Whole-cell protein extracts were prepared as previously described for N. meningitidis (44), or by resuspending E. coli cells directly in Laemmli sample buffer (Bio-Rad) and heating 5 to 10 min at 95 °C. When needed, proteins were quantified using the Bio-Rad Protein Assay as suggested by the manufacturer. Separation of the proteins by SDS/PAGE and subsequent blotting to Amersham Hybond ECL membranes (GE Healthcare) was carried out using standard molecular biology techniques. Blocking overnight (in PBS with 0.5% milk), incubation with primary and/or secondary antibodies (60 min each), and detection using Amersham ECL Plus (GE Healthcare) were carried out following the manufacturer’s instructions. Primary antisera were used at 1/100,000 (anti-PilP) or 1/10,000 (anti-PilE, anti-PilF, anti-PilG, anti-PilM, anti-PilN, and anti-PilO). Amersham ECL HRP-linked secondary antibody (GE Healthcare) was used at a 1/10,000 dilution. Blots were imaged with a Bio-Rad ChemiDoc Touch Imaging System.

Tfp Immunodetection.

Bacteria were spotted and dried into the wells of a microscope glass slide, fixed with 2.5% paraformaldehyde (in PBS) for 20 min, and quenched with 0.1 M glycine (in PBS) for 5 min. After blocking with 5% milk (in PBS) for 30 min, the monoclonal anti-Tfp 20D9 mouse antibody (1/2,000 in blocking solution) was added and incubated for 30 min. After washing the slides with PBS, cells were stained with DAPI (Thermo Fisher Scientific), whereas Tfp were labeled with a goat anti-mouse antibody coupled to Alexa Fluor 488 (Thermo Fisher Scientific), both added at 1/1,000 dilution (in PBS). After a 30-min incubation and a PBS wash, a coverslip was mounted using Aqua-Poly/Mount (Polysciences). After overnight incubation at 4 °C, samples were viewed and photographed using an Axio Imager A2 microscope (Zeiss). When indicated, cells were submitted to a cold osmotic shock treatment prior to spotting on slides. Four milliliters of culture was centrifuged at 1,200 × g for 10 min at 4 °C, and resuspended in 300 μL osmotic buffer (0.1 M Tris acetate, pH 8.2, 0.5 M sucrose, 5 mM EDTA). Lysozyme at 0.1 mg/mL was then added, and samples were left on ice for 5 min. Cells were osmotically shocked and filaments were released by adding 18 mM MgSO₄.

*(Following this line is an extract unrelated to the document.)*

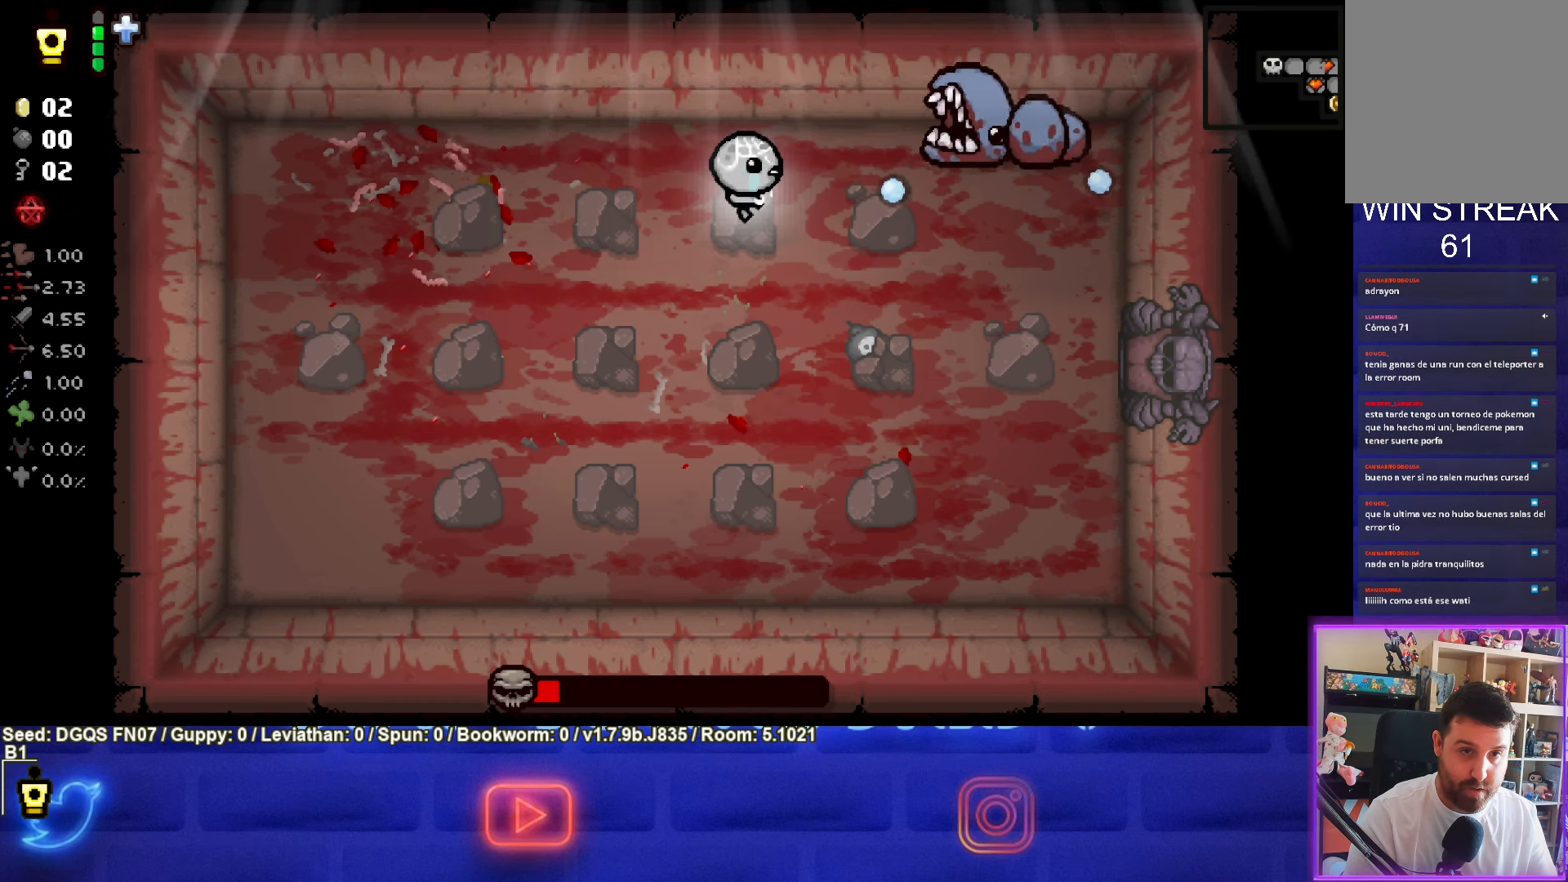
{"buttons": ["TRIANGLE"], "left_stick": "center", "events": [[483, "TRIANGLE", "down"]]}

RNA Extraction and 5′ RACE.

RNA was extracted from E. coli cultures grown in LBG to late exponential phase. RNA was extracted using a PureLink RNA Mini Kit (Ambion Life Technologies) and stabilized with RNAprotect Cell Reagent (Qiagen). Transcription start site mapping was done using the 5′ RACE system for rapid amplification of cDNA ends (Invitrogen), according to the manufacturer’s instructions.